Yes, we’re all excited for the release of the iPhone 5 this week, which is being widely reported. What hasn’t been so widely reported or understood was a leak of about a million UDIDs by #AntiSec, a hacking initiative affiliated with Anonymous. As it turns out, the leak was a fabrication. #AntiSec didn’t obtain these UDIDS from the FBI. One mystery is solved, but the whole incident calls attention to a much more serious matter.
First, what’s a UDID? A UDID is a unique alphanumeric identifier issued for every Apple iOS device, including iPhones, iPads, and iPod Touches. Up until recently, Apple has encouraged application developers to obtain the UDIDs of their users. Concurrent with the release of the iPhone 5, Apple will soon ban the use of UDIDs by app developers. That would be good news, if it weren’t a red herring.
Apple collects user data of user locations, and has not been particularly transparent about government requests for information. Even if the #AntiSec leak is a forgery, the existence of such a government database is intensely plausible. The NSA is constructing the country’s largest data storage facility in Bluffdale, Utah, and will have the capacity to store 100 years’ worth of the world’s electronic communications. Courts have ruled that the acquisition of data is not a Fourth Amendment search, and that only the querying of the data later on constitutes a search.
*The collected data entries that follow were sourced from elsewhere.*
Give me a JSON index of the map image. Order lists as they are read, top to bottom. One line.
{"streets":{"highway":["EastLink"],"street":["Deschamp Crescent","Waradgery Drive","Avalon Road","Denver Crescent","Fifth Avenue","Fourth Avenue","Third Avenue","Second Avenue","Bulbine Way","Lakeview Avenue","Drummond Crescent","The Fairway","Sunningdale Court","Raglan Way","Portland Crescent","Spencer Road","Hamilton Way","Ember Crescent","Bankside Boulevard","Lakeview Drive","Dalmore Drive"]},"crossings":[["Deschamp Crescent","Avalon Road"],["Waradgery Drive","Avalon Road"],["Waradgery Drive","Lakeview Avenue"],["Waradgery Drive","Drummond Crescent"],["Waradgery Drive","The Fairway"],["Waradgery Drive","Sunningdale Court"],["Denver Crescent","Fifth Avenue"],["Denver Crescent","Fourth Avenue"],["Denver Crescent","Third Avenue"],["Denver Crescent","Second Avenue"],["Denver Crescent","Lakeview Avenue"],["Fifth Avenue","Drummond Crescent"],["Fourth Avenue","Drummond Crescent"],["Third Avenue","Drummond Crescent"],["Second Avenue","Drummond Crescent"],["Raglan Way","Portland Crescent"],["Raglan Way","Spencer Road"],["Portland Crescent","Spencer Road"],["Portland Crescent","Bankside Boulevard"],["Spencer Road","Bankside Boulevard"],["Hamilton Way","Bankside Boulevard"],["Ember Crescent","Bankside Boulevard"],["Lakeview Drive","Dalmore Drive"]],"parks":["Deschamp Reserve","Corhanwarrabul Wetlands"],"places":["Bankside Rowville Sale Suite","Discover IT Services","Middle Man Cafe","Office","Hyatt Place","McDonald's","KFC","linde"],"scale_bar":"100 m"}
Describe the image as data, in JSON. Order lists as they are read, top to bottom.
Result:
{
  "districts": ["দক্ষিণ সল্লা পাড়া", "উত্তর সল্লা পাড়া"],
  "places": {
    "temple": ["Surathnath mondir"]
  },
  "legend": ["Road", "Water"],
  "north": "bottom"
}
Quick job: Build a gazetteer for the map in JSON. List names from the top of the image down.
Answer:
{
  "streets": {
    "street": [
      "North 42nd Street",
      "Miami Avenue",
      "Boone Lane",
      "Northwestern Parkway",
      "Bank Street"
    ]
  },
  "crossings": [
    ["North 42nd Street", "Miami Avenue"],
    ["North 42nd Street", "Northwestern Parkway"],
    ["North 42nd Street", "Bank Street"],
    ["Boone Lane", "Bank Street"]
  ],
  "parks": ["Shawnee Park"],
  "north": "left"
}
So, how would the NSA acquire data on people? Malte Spitz discusses, in a chilling TED talk, how your smart phone is always able to transmit information about you.
Spitz’s comments should be obvious to iPhone users, who have long had access to the Find My iPhone app.
All this should be chilling to you, but if you’re thinking, “Privacy doesn’t matter because I have nothing to hide,” you are seriously mistaken.